- [ASSIGNED TASK]: Every entry below must be repeated exactly; skip the pictures.

- [RECORDS SUPPLIED]:
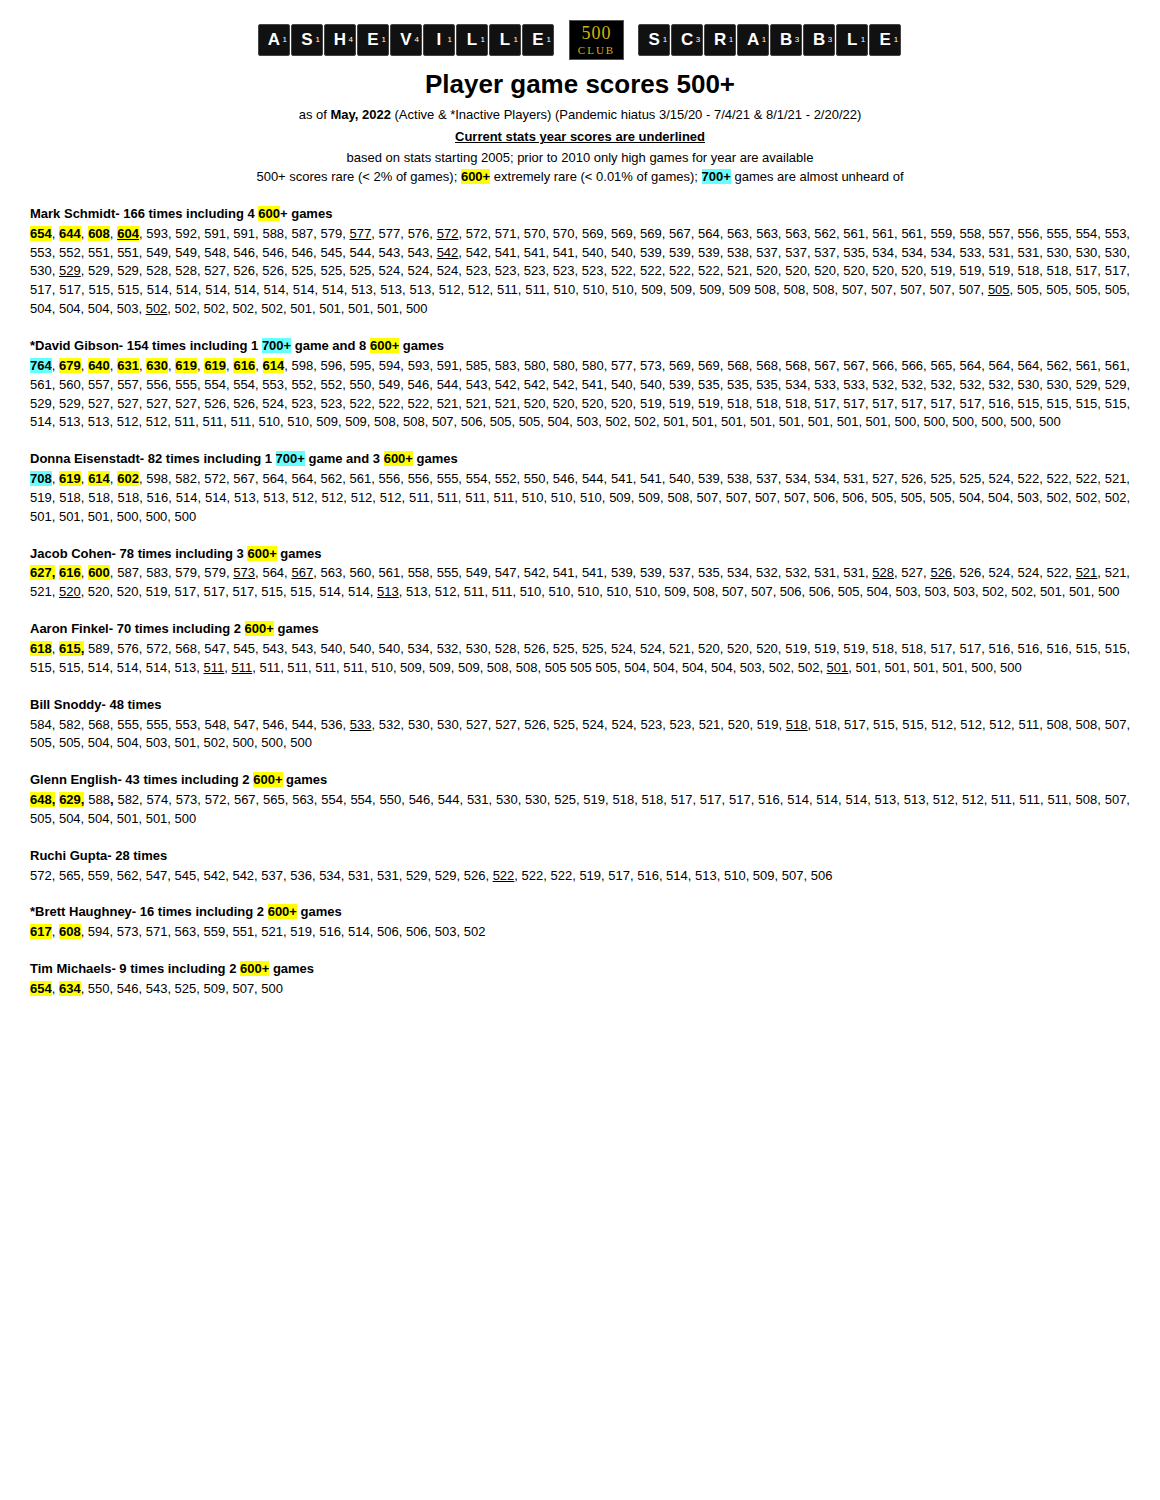A1 S1 H4 E1 V4 I1 L1 L1 E1 500 CLUB S1 C3 R1 A1 B3 B3 L1 E1
Player game scores 500+
as of May, 2022 (Active & *Inactive Players) (Pandemic hiatus 3/15/20 - 7/4/21 & 8/1/21 - 2/20/22)
Current stats year scores are underlined
based on stats starting 2005; prior to 2010 only high games for year are available
500+ scores rare (< 2% of games); 600+ extremely rare (< 0.01% of games); 700+ games are almost unheard of
Mark Schmidt- 166 times including 4 600+ games
654, 644, 608, 604, 593, 592, 591, 591, 588, 587, 579, 577, 577, 576, 572, 572, 571, 570, 570, 569, 569, 569, 567, 564, 563, 563, 563, 562, 561, 561, 561, 559, 558, 557, 556, 555, 554, 553, 553, 552, 551, 551, 549, 549, 548, 546, 546, 546, 545, 544, 543, 543, 542, 542, 541, 541, 541, 540, 540, 539, 539, 539, 538, 537, 537, 537, 535, 534, 534, 534, 533, 531, 531, 530, 530, 530, 530, 529, 529, 529, 528, 528, 527, 526, 526, 525, 525, 525, 524, 524, 524, 523, 523, 523, 523, 523, 522, 522, 522, 522, 521, 520, 520, 520, 520, 520, 520, 519, 519, 519, 518, 518, 517, 517, 517, 517, 515, 515, 514, 514, 514, 514, 514, 514, 514, 513, 513, 513, 512, 512, 511, 511, 510, 510, 510, 509, 509, 509, 509 508, 508, 508, 507, 507, 507, 507, 507, 505, 505, 505, 505, 505, 504, 504, 504, 503, 502, 502, 502, 502, 502, 501, 501, 501, 501, 500
*David Gibson- 154 times including 1 700+ game and 8 600+ games
764, 679, 640, 631, 630, 619, 619, 616, 614, 598, 596, 595, 594, 593, 591, 585, 583, 580, 580, 580, 577, 573, 569, 569, 568, 568, 568, 567, 567, 566, 566, 565, 564, 564, 564, 562, 561, 561, 561, 560, 557, 557, 556, 555, 554, 554, 553, 552, 552, 550, 549, 546, 544, 543, 542, 542, 542, 541, 540, 540, 539, 535, 535, 535, 534, 533, 533, 532, 532, 532, 532, 532, 530, 530, 529, 529, 529, 529, 527, 527, 527, 527, 526, 526, 524, 523, 523, 522, 522, 522, 521, 521, 521, 520, 520, 520, 520, 519, 519, 519, 518, 518, 518, 517, 517, 517, 517, 517, 517, 516, 515, 515, 515, 515, 514, 513, 513, 512, 512, 511, 511, 511, 510, 510, 509, 509, 508, 508, 507, 506, 505, 505, 504, 503, 502, 502, 501, 501, 501, 501, 501, 501, 501, 501, 500, 500, 500, 500, 500, 500
Donna Eisenstadt- 82 times including 1 700+ game and 3 600+ games
708, 619, 614, 602, 598, 582, 572, 567, 564, 564, 562, 561, 556, 556, 555, 554, 552, 550, 546, 544, 541, 541, 540, 539, 538, 537, 534, 534, 531, 527, 526, 525, 525, 524, 522, 522, 522, 521, 519, 518, 518, 518, 516, 514, 514, 513, 513, 512, 512, 512, 512, 511, 511, 511, 511, 510, 510, 510, 509, 509, 508, 507, 507, 507, 507, 506, 506, 505, 505, 505, 504, 504, 503, 502, 502, 502, 501, 501, 501, 500, 500, 500
Jacob Cohen- 78 times including 3 600+ games
627, 616, 600, 587, 583, 579, 579, 573, 564, 567, 563, 560, 561, 558, 555, 549, 547, 542, 541, 541, 539, 539, 537, 535, 534, 532, 532, 531, 531, 528, 527, 526, 526, 524, 524, 522, 521, 521, 521, 520, 520, 520, 519, 517, 517, 517, 515, 515, 514, 514, 513, 513, 512, 511, 511, 510, 510, 510, 510, 510, 509, 508, 507, 507, 506, 506, 505, 504, 503, 503, 503, 502, 502, 501, 501, 500
Aaron Finkel- 70 times including 2 600+ games
618, 615, 589, 576, 572, 568, 547, 545, 543, 543, 540, 540, 540, 534, 532, 530, 528, 526, 525, 525, 524, 524, 521, 520, 520, 520, 519, 519, 519, 518, 518, 517, 517, 516, 516, 516, 515, 515, 515, 515, 514, 514, 514, 513, 511, 511, 511, 511, 511, 511, 510, 509, 509, 509, 508, 508, 505 505 505, 504, 504, 504, 504, 503, 502, 502, 501, 501, 501, 501, 501, 500, 500
Bill Snoddy- 48 times
584, 582, 568, 555, 555, 553, 548, 547, 546, 544, 536, 533, 532, 530, 530, 527, 527, 526, 525, 524, 524, 523, 523, 521, 520, 519, 518, 518, 517, 515, 515, 512, 512, 512, 511, 508, 508, 507, 505, 505, 504, 504, 503, 501, 502, 500, 500, 500
Glenn English- 43 times including 2 600+ games
648, 629, 588, 582, 574, 573, 572, 567, 565, 563, 554, 554, 550, 546, 544, 531, 530, 530, 525, 519, 518, 518, 517, 517, 517, 516, 514, 514, 514, 513, 513, 512, 512, 511, 511, 511, 508, 507, 505, 504, 504, 501, 501, 500
Ruchi Gupta- 28 times
572, 565, 559, 562, 547, 545, 542, 542, 537, 536, 534, 531, 531, 529, 529, 526, 522, 522, 522, 519, 517, 516, 514, 513, 510, 509, 507, 506
*Brett Haughney- 16 times including 2 600+ games
617, 608, 594, 573, 571, 563, 559, 551, 521, 519, 516, 514, 506, 506, 503, 502
Tim Michaels- 9 times including 2 600+ games
654, 634, 550, 546, 543, 525, 509, 507, 500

- [RESPONSE BELOW]:
A1 S1 H4 E1 V4 I1 L1 L1 E1 500 CLUB S1 C3 R1 A1 B3 B3 L1 E1
Player game scores 500+
as of May, 2022 (Active & *Inactive Players) (Pandemic hiatus 3/15/20 - 7/4/21 & 8/1/21 - 2/20/22)
Current stats year scores are underlined
based on stats starting 2005; prior to 2010 only high games for year are available
500+ scores rare (< 2% of games); 600+ extremely rare (< 0.01% of games); 700+ games are almost unheard of
Mark Schmidt- 166 times including 4 600+ games
654, 644, 608, 604, 593, 592, 591, 591, 588, 587, 579, 577, 577, 576, 572, 572, 571, 570, 570, 569, 569, 569, 567, 564, 563, 563, 563, 562, 561, 561, 561, 559, 558, 557, 556, 555, 554, 553, 553, 552, 551, 551, 549, 549, 548, 546, 546, 546, 545, 544, 543, 543, 542, 542, 541, 541, 541, 540, 540, 539, 539, 539, 538, 537, 537, 537, 535, 534, 534, 534, 533, 531, 531, 530, 530, 530, 530, 529, 529, 529, 528, 528, 527, 526, 526, 525, 525, 525, 524, 524, 524, 523, 523, 523, 523, 523, 522, 522, 522, 522, 521, 520, 520, 520, 520, 520, 520, 519, 519, 519, 518, 518, 517, 517, 517, 517, 515, 515, 514, 514, 514, 514, 514, 514, 514, 513, 513, 513, 512, 512, 511, 511, 510, 510, 510, 509, 509, 509, 509 508, 508, 508, 507, 507, 507, 507, 507, 505, 505, 505, 505, 505, 504, 504, 504, 503, 502, 502, 502, 502, 502, 501, 501, 501, 501, 500
*David Gibson- 154 times including 1 700+ game and 8 600+ games
764, 679, 640, 631, 630, 619, 619, 616, 614, 598, 596, 595, 594, 593, 591, 585, 583, 580, 580, 580, 577, 573, 569, 569, 568, 568, 568, 567, 567, 566, 566, 565, 564, 564, 564, 562, 561, 561, 561, 560, 557, 557, 556, 555, 554, 554, 553, 552, 552, 550, 549, 546, 544, 543, 542, 542, 542, 541, 540, 540, 539, 535, 535, 535, 534, 533, 533, 532, 532, 532, 532, 532, 530, 530, 529, 529, 529, 529, 527, 527, 527, 527, 526, 526, 524, 523, 523, 522, 522, 522, 521, 521, 521, 520, 520, 520, 520, 519, 519, 519, 518, 518, 518, 517, 517, 517, 517, 517, 517, 516, 515, 515, 515, 515, 514, 513, 513, 512, 512, 511, 511, 511, 510, 510, 509, 509, 508, 508, 507, 506, 505, 505, 504, 503, 502, 502, 501, 501, 501, 501, 501, 501, 501, 501, 500, 500, 500, 500, 500, 500
Donna Eisenstadt- 82 times including 1 700+ game and 3 600+ games
708, 619, 614, 602, 598, 582, 572, 567, 564, 564, 562, 561, 556, 556, 555, 554, 552, 550, 546, 544, 541, 541, 540, 539, 538, 537, 534, 534, 531, 527, 526, 525, 525, 524, 522, 522, 522, 521, 519, 518, 518, 518, 516, 514, 514, 513, 513, 512, 512, 512, 512, 511, 511, 511, 511, 510, 510, 510, 509, 509, 508, 507, 507, 507, 507, 506, 506, 505, 505, 505, 504, 504, 503, 502, 502, 502, 501, 501, 501, 500, 500, 500
Jacob Cohen- 78 times including 3 600+ games
627, 616, 600, 587, 583, 579, 579, 573, 564, 567, 563, 560, 561, 558, 555, 549, 547, 542, 541, 541, 539, 539, 537, 535, 534, 532, 532, 531, 531, 528, 527, 526, 526, 524, 524, 522, 521, 521, 521, 520, 520, 520, 519, 517, 517, 517, 515, 515, 514, 514, 513, 513, 512, 511, 511, 510, 510, 510, 510, 510, 509, 508, 507, 507, 506, 506, 505, 504, 503, 503, 503, 502, 502, 501, 501, 500
Aaron Finkel- 70 times including 2 600+ games
618, 615, 589, 576, 572, 568, 547, 545, 543, 543, 540, 540, 540, 534, 532, 530, 528, 526, 525, 525, 524, 524, 521, 520, 520, 520, 519, 519, 519, 518, 518, 517, 517, 516, 516, 516, 515, 515, 515, 515, 514, 514, 514, 513, 511, 511, 511, 511, 511, 511, 510, 509, 509, 509, 508, 508, 505 505 505, 504, 504, 504, 504, 503, 502, 502, 501, 501, 501, 501, 501, 500, 500
Bill Snoddy- 48 times
584, 582, 568, 555, 555, 553, 548, 547, 546, 544, 536, 533, 532, 530, 530, 527, 527, 526, 525, 524, 524, 523, 523, 521, 520, 519, 518, 518, 517, 515, 515, 512, 512, 512, 511, 508, 508, 507, 505, 505, 504, 504, 503, 501, 502, 500, 500, 500
Glenn English- 43 times including 2 600+ games
648, 629, 588, 582, 574, 573, 572, 567, 565, 563, 554, 554, 550, 546, 544, 531, 530, 530, 525, 519, 518, 518, 517, 517, 517, 516, 514, 514, 514, 513, 513, 512, 512, 511, 511, 511, 508, 507, 505, 504, 504, 501, 501, 500
Ruchi Gupta- 28 times
572, 565, 559, 562, 547, 545, 542, 542, 537, 536, 534, 531, 531, 529, 529, 526, 522, 522, 522, 519, 517, 516, 514, 513, 510, 509, 507, 506
*Brett Haughney- 16 times including 2 600+ games
617, 608, 594, 573, 571, 563, 559, 551, 521, 519, 516, 514, 506, 506, 503, 502
Tim Michaels- 9 times including 2 600+ games
654, 634, 550, 546, 543, 525, 509, 507, 500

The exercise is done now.